Insomma, se effettivamente alcuni elementi, come il colore rosa “da femmine” e quello azzurro “da maschi” non sono altro che una scelta culturale (in questo caso, meglio ancora, commerciale), altri potrebbero rispondere a propensioni biologiche diverse – e vale la pena saperlo, se vogliamo evitare d’influenzare bambini e bambini scegliendo giocattoli che li forzino verso un particolare ruolo di genere.
Una questione di istinto?
La preferenza delle bambine per le bambole, allora, può essere ridotta a una questione d’istinto materno? Come la maggior parte delle persone che si occupano di etologia, de Waal tende a rifuggire dal termine istinto, perché sono davvero pochi i comportamenti animali (sicuramente per i primati, ma vale per molte altre specie) che si siano dimostrati del tutto innati, guidati dalla genetica. Se è innegabile che maschi e femmine siano equipaggiati in modo molto diverso per quanto riguarda la cura della prole, non possiamo comunque dimenticare che l’apprendimento influenza profondamente i comportamenti innati: le femmine imparano col tempo e l’esperienza a curarsi dei propri piccoli e, tra scimpanzé e bonobo, possono fare molta pratica occupandosi dei figli delle compagne, come vere baby sitter. Allo stesso tempo, spiega de Waal, i maschi sono tutt’altro che incapaci di aver cura dei più piccini: in natura sono stati osservati scimpanzé che hanno adottato piccoli rimasti orfani (e di cui non erano necessariamente i genitori), occupandosi di loro come avrebbe fatto una madre. E in cattività, un maschio posto da solo, senza una femmina, in una gabbia con un cucciolo cerca inizialmente d’ignorarlo, perfino ritirandosi in un angolo, ma finisce poi per comportarsi come farebbe una femmina, prendendolo in braccio e rassicurandolo. È una questione di potenzialità, sottolinea l’etologo: la distinzione tra i ruoli che si osserva comunemente non significa che i maschi, all’occorrenza, non siano in grado di far emergere comportamenti di cura.

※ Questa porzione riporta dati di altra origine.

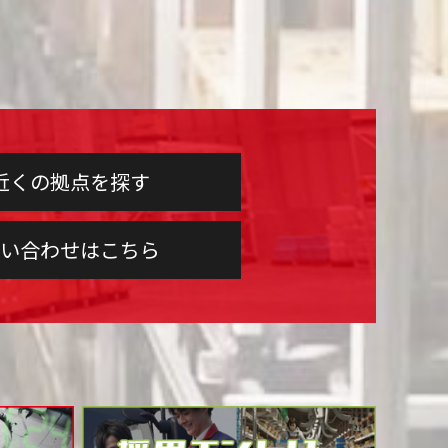
近くの拠点を探す
い合わせはこちら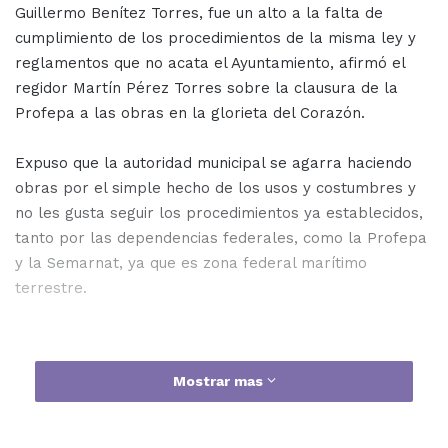
Guillermo Benítez Torres, fue un alto a la falta de
cumplimiento de los procedimientos de la misma ley y
reglamentos que no acata el Ayuntamiento, afirmó el
regidor Martín Pérez Torres sobre la clausura de la
Profepa a las obras en la glorieta del Corazón.
Expuso que la autoridad municipal se agarra haciendo
obras por el simple hecho de los usos y costumbres y
no les gusta seguir los procedimientos ya establecidos,
tanto por las dependencias federales, como la Profepa
y la Semarnat, ya que es zona federal marítimo
terrestre.
Mostrar mas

Insomma, Diversi non spiega, né pretende di farlo, le cause biologiche o culturali che ci portano alle differenze di genere che caratterizzano la nostra società, neppure intende giustificare le discriminazioni sulla base di quanto possiamo osservare nei nostri parenti più prossimi o su quanto emerge dagli studi sugli umani. Presenta, invece, spunti di riflessione importanti per iniziare a superare, in modo il più possibile consapevole, i pregiudizi e le diseguaglianze, senza cercare di negare le differenze. «L’ambiente sociale non ha in mano tutte le carte», ci ricorda de Waal e, soprattutto, tutto quello che facciamo riflette l’interazione tra geni e ambiente. «Poiché la biologia rappresenta solo metà dell’equazione, possono sempre verificarsi dei cambiamenti».